I have some doubts regarding some different versions of Markov's inequality.
From Wikipedia's definition of Markov's inequality we have:
If $X$ is a nonnegative random variable and $a>0$, then $\mathbb{P}(X\geq a)\leq\frac{E(X)}{a}$.
How can we use that definition of Markov's inequality to derive a more general one:
Let $Y$ be a real random variable and $f:[0,\infty)\to[0,\infty)$ an increasing function. Then, for all $\epsilon>0$ with $f(\epsilon)>0$,
$$\mathbb{P}(|Y|\geq\epsilon)\leq\frac{\mathbb{E}(f\circ|Y|)}{f(\epsilon)}$$
And some of my other questions are:
1. What are the purpose of introducing the function $f$?
2. Why $f$ has to be increasing?
3. How can we interpret $f(\epsilon)$?
Thanks!
Best Answer
It is easy to derive the more general form, starting from the standard Markov inequality.

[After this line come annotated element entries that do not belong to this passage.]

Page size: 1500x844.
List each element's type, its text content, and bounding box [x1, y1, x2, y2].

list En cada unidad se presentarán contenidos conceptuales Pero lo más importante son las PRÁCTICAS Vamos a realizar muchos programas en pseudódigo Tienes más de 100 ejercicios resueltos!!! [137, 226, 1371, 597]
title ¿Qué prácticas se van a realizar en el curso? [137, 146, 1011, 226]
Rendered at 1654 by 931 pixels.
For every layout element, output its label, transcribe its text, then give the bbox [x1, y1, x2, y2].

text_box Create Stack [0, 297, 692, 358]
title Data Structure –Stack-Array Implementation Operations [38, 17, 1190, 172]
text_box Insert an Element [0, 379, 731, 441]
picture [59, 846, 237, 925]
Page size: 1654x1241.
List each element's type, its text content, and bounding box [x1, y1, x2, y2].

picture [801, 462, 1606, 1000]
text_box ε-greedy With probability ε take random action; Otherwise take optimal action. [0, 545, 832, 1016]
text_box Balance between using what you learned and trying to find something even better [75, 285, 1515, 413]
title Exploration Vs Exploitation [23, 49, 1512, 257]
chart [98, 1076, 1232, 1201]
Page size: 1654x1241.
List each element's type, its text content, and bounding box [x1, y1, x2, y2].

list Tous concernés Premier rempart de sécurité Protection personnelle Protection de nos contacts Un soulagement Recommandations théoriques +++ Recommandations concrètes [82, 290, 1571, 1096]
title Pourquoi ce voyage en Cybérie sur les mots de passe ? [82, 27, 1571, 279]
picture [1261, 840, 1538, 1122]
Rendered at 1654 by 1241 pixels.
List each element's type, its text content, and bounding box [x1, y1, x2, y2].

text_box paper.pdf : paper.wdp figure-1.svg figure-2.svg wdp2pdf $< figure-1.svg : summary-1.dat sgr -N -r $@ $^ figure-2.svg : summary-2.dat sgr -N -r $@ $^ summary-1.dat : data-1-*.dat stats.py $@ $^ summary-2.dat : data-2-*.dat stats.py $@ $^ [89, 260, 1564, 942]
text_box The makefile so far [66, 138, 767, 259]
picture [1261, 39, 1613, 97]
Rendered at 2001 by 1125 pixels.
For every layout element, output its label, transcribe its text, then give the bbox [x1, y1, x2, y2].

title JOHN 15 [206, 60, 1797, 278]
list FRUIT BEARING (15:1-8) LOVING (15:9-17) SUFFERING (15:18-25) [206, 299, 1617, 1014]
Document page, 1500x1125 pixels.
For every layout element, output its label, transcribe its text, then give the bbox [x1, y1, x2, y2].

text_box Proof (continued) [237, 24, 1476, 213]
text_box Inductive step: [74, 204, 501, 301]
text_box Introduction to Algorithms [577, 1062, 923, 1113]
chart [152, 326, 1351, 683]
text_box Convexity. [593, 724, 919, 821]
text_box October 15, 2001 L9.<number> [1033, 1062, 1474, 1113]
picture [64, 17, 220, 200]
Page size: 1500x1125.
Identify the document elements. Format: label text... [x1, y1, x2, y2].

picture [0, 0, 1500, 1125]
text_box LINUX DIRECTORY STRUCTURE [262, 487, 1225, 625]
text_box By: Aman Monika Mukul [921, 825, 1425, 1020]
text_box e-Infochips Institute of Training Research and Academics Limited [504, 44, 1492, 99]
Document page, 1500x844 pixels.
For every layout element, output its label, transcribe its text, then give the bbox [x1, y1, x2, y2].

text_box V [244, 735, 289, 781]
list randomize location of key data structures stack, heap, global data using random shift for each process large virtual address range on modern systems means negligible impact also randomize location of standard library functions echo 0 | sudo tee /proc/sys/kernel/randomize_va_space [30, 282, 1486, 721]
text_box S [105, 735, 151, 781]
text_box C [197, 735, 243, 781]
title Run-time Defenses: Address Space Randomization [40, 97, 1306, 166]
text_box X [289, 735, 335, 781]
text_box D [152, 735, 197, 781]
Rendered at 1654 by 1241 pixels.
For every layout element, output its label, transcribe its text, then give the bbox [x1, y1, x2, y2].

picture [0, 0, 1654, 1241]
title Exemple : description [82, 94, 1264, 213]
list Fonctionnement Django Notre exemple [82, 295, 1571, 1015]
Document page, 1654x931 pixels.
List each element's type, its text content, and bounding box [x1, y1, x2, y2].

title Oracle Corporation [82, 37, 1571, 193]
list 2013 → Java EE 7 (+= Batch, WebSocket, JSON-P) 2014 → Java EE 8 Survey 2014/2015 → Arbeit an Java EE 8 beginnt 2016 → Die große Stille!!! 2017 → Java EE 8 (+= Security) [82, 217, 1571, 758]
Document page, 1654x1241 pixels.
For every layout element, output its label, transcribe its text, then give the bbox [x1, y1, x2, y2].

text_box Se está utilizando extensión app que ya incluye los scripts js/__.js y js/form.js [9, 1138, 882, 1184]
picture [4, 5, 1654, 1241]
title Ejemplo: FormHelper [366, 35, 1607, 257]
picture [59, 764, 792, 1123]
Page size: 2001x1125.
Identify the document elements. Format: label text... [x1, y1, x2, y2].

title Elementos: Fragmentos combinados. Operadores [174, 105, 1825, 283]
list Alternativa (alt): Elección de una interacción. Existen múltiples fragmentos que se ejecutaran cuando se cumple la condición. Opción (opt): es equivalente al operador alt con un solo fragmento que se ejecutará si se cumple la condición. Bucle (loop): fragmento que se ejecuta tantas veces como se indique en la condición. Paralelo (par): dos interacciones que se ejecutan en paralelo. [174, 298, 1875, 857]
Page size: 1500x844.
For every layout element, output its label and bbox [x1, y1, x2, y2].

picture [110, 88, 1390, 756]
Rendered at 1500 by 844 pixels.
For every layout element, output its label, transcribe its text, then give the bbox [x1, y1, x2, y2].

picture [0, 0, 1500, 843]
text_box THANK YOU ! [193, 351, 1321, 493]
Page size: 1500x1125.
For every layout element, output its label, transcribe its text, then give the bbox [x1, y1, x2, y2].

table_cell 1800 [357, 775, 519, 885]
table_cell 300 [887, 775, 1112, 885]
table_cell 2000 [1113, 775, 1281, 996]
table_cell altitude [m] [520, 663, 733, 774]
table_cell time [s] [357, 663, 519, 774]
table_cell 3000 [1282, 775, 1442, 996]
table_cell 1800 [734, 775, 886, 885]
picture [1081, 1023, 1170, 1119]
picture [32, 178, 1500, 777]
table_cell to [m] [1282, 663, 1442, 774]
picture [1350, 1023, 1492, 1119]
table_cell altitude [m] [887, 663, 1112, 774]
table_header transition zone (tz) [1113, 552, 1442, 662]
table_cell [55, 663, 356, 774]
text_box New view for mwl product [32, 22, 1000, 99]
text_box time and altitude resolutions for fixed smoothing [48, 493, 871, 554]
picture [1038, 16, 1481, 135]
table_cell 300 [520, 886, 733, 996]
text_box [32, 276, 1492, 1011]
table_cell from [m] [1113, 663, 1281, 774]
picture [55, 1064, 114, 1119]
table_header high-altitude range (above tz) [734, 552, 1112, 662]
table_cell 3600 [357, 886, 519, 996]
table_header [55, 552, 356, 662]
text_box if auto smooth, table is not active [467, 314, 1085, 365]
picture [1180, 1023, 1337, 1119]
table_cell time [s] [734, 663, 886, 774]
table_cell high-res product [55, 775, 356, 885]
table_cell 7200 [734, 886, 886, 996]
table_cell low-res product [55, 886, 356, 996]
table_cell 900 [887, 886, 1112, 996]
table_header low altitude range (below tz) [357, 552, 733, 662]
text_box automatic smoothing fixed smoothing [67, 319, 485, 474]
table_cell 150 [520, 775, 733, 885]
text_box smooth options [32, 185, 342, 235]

$f$ being an increasing function, we have $\{|Y|\geq\epsilon\}=\{f\circ |Y|\geq f(\epsilon)\}$. Thus $P(|Y|\geq\epsilon)=P(f\circ |Y|\geq f(\epsilon))$. Then using the Markov inequality, $f\circ |Y|$ being non-negative: $$P(f\circ |Y|\geq f(\epsilon))\leq\frac{E(f\circ |Y|))}{f(\epsilon)}$$ So we have $$P(|Y|\geq\epsilon)\leq\frac{E(f\circ |Y|))}{f(\epsilon)}$$
The most classic example of this property is the Chebychev inequality, which corresponds to $Y=|X-E(X)|$ and $f(x)=x^2$. We get: $$P(|X-E(X)|\geq\epsilon)\leq \frac{Var(X)}{\epsilon^2}$$
So if we choose wisely the function $f$, we can get interesting inequalities.